** START Materials provided **

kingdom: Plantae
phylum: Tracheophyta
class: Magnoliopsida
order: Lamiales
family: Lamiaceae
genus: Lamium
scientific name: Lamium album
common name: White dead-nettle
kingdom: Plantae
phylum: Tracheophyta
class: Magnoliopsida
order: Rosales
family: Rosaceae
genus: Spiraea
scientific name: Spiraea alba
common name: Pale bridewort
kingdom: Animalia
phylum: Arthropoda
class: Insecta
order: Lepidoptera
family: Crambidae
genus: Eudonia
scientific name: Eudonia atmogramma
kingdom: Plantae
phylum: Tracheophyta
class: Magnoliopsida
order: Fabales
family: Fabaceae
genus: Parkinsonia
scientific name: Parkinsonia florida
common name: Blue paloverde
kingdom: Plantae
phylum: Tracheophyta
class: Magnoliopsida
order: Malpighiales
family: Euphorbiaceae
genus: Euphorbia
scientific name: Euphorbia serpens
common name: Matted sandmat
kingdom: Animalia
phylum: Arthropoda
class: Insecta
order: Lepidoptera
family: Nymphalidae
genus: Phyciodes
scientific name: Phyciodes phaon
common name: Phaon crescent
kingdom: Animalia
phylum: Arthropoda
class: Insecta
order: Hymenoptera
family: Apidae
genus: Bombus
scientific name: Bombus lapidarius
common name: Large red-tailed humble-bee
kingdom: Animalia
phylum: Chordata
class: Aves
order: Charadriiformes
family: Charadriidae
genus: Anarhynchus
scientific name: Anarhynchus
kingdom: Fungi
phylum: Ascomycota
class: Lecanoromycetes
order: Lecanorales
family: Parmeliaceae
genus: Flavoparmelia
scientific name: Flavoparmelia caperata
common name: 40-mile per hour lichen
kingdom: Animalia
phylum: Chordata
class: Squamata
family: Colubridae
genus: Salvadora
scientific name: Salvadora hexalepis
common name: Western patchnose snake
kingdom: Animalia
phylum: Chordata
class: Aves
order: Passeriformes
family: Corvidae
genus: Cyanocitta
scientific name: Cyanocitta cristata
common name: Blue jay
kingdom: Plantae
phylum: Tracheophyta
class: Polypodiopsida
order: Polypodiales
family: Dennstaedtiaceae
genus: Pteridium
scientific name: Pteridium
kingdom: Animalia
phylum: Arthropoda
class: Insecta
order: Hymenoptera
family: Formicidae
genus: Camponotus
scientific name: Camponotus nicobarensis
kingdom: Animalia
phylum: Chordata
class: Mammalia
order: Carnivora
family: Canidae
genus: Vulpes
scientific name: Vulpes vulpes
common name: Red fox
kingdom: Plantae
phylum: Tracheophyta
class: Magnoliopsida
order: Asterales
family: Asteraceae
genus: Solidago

** END Materials provided **

_Given problem:_
Reproduce every one of the lines above word for word, keeping them in the same order.

_Response to the task:_
kingdom: Plantae
phylum: Tracheophyta
class: Magnoliopsida
order: Lamiales
family: Lamiaceae
genus: Lamium
scientific name: Lamium album
common name: White dead-nettle
kingdom: Plantae
phylum: Tracheophyta
class: Magnoliopsida
order: Rosales
family: Rosaceae
genus: Spiraea
scientific name: Spiraea alba
common name: Pale bridewort
kingdom: Animalia
phylum: Arthropoda
class: Insecta
order: Lepidoptera
family: Crambidae
genus: Eudonia
scientific name: Eudonia atmogramma
kingdom: Plantae
phylum: Tracheophyta
class: Magnoliopsida
order: Fabales
family: Fabaceae
genus: Parkinsonia
scientific name: Parkinsonia florida
common name: Blue paloverde
kingdom: Plantae
phylum: Tracheophyta
class: Magnoliopsida
order: Malpighiales
family: Euphorbiaceae
genus: Euphorbia
scientific name: Euphorbia serpens
common name: Matted sandmat
kingdom: Animalia
phylum: Arthropoda
class: Insecta
order: Lepidoptera
family: Nymphalidae
genus: Phyciodes
scientific name: Phyciodes phaon
common name: Phaon crescent
kingdom: Animalia
phylum: Arthropoda
class: Insecta
order: Hymenoptera
family: Apidae
genus: Bombus
scientific name: Bombus lapidarius
common name: Large red-tailed humble-bee
kingdom: Animalia
phylum: Chordata
class: Aves
order: Charadriiformes
family: Charadriidae
genus: Anarhynchus
scientific name: Anarhynchus
kingdom: Fungi
phylum: Ascomycota
class: Lecanoromycetes
order: Lecanorales
family: Parmeliaceae
genus: Flavoparmelia
scientific name: Flavoparmelia caperata
common name: 40-mile per hour lichen
kingdom: Animalia
phylum: Chordata
class: Squamata
family: Colubridae
genus: Salvadora
scientific name: Salvadora hexalepis
common name: Western patchnose snake
kingdom: Animalia
phylum: Chordata
class: Aves
order: Passeriformes
family: Corvidae
genus: Cyanocitta
scientific name: Cyanocitta cristata
common name: Blue jay
kingdom: Plantae
phylum: Tracheophyta
class: Polypodiopsida
order: Polypodiales
family: Dennstaedtiaceae
genus: Pteridium
scientific name: Pteridium
kingdom: Animalia
phylum: Arthropoda
class: Insecta
order: Hymenoptera
family: Formicidae
genus: Camponotus
scientific name: Camponotus nicobarensis
kingdom: Animalia
phylum: Chordata
class: Mammalia
order: Carnivora
family: Canidae
genus: Vulpes
scientific name: Vulpes vulpes
common name: Red fox
kingdom: Plantae
phylum: Tracheophyta
class: Magnoliopsida
order: Asterales
family: Asteraceae
genus: Solidago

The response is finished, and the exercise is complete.